“The stone must harbour an evil spirit,” said Randolph. “I confess that I have no desire for it. I am very little inclined to superstition; but when the facts are as compelling as in this case, the most enlightened scepticism seems rebuked.”
“What does all that matter if the stone is beautiful, if it really is incomparably lovely?” Christian cried, with a defiant look, that yet seemed turned inward upon his soul. After this he said little, even when the conversation drifted to other subjects.
Next day at noon he ordered his car and drove in to Frankfort to the shop of the jeweller David Markuse.
VII
Herr Markuse knew Christian.
Ignifer was kept in the safe of a fire-proof and burglar-proof vault. Herr Markuse lifted the stone out of its case, laid it upon the green cloth of a table, stepped aside, and looked at Christian.

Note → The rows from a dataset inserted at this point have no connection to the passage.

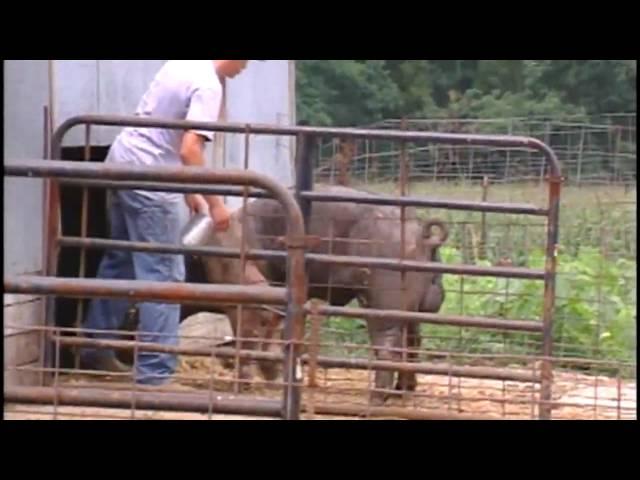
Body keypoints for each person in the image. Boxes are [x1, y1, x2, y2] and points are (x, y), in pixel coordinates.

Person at [80, 60, 250, 385]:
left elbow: (166, 131)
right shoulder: (208, 85)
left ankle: (93, 347)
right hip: (151, 182)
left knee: (122, 260)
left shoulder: (183, 63)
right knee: (164, 274)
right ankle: (155, 372)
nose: (246, 67)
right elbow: (189, 150)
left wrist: (188, 189)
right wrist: (216, 205)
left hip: (122, 163)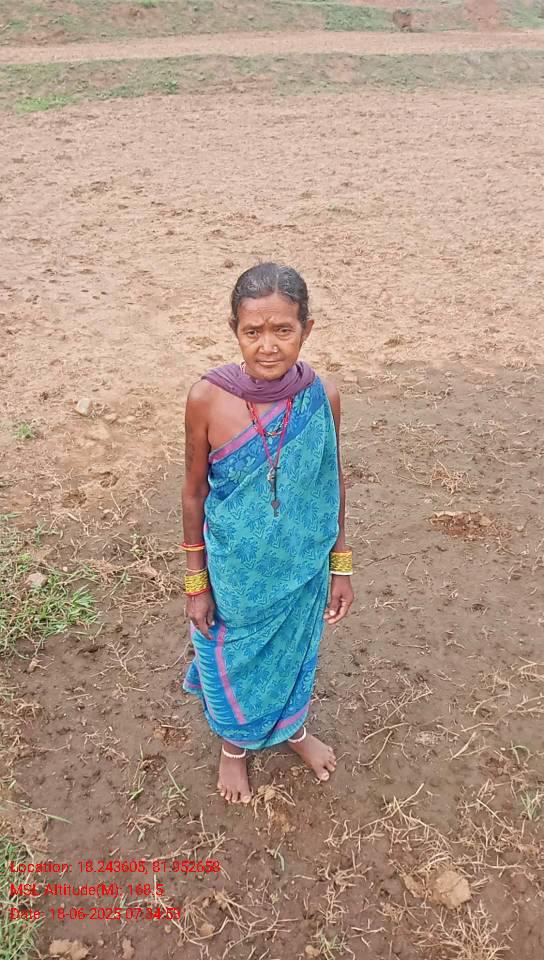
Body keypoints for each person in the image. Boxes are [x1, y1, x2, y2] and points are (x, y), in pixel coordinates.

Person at [181, 262, 354, 804]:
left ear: (307, 328)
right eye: (252, 331)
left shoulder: (322, 396)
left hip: (303, 564)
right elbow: (193, 493)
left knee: (295, 651)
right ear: (234, 330)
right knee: (233, 655)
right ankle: (234, 747)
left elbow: (330, 482)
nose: (268, 345)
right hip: (235, 569)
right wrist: (196, 582)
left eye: (284, 329)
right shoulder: (208, 399)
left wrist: (340, 565)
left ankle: (293, 730)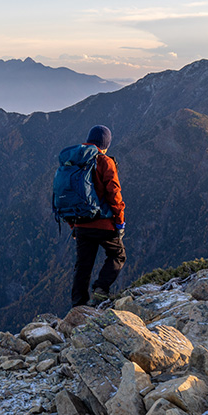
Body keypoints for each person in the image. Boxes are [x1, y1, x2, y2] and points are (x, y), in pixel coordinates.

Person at [70, 125, 126, 306]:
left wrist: (74, 224)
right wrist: (120, 222)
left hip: (80, 223)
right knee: (118, 255)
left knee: (83, 266)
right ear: (105, 144)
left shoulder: (75, 160)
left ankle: (78, 306)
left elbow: (67, 195)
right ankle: (101, 289)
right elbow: (114, 193)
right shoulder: (104, 161)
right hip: (103, 224)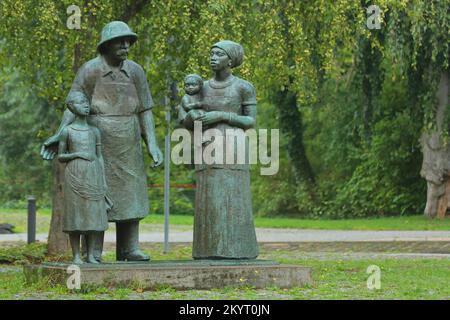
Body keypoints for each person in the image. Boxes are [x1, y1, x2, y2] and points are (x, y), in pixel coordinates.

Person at [41, 21, 163, 261]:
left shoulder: (136, 71)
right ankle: (92, 252)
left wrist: (152, 143)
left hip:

Christian looked silently at the concentrated radiance of the stone. His thought was: This is the rarest and costliest thing in the world; nothing can surpass it. And it was immediately clear to him that he must own the jewel.

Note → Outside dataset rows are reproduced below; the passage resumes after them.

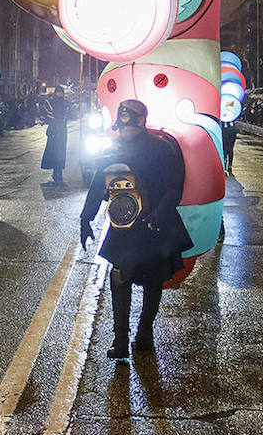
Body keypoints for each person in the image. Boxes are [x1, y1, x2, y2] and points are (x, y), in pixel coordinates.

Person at [79, 100, 190, 362]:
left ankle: (145, 332)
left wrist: (158, 215)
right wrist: (86, 218)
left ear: (140, 122)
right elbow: (97, 185)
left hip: (152, 225)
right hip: (123, 227)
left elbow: (174, 187)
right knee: (119, 279)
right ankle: (120, 341)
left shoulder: (160, 149)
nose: (124, 131)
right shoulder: (112, 149)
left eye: (129, 125)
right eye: (121, 125)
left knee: (153, 282)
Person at [40, 93, 68, 184]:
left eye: (60, 92)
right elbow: (47, 114)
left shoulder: (64, 103)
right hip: (54, 132)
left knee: (60, 153)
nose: (59, 94)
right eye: (58, 92)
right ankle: (56, 173)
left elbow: (69, 114)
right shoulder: (52, 103)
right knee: (54, 152)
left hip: (61, 131)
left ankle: (58, 173)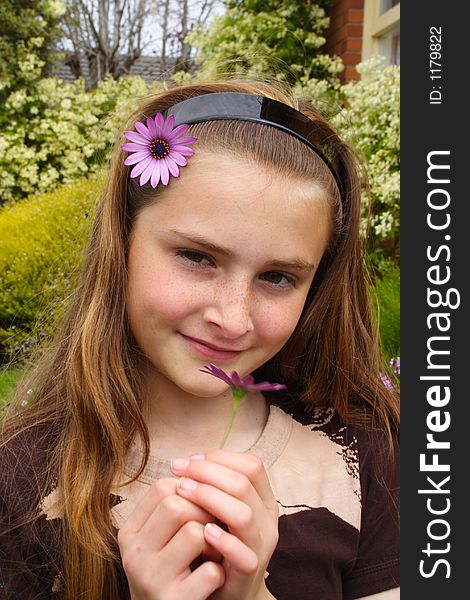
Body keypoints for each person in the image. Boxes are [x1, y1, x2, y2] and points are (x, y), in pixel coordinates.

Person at [0, 79, 399, 600]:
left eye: (278, 277)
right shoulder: (22, 476)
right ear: (122, 243)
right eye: (198, 257)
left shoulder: (369, 455)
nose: (233, 319)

The diamond had the faintest tinge of yellow. It had been cut so that it had many rich facets. A little groove had been cut into it near one end, so that a woman could wear it around her neck by a thin chain or a silken cord.
Herr Markuse lifted it upon a sheet of white paper and breathed upon it. “It is not of the first water,” he said, “but it has neither rust nor knots. There is no trace of veins or cracks, no cloudiness or nodules. Not a flaw. The stone is one of nature’s miracles.”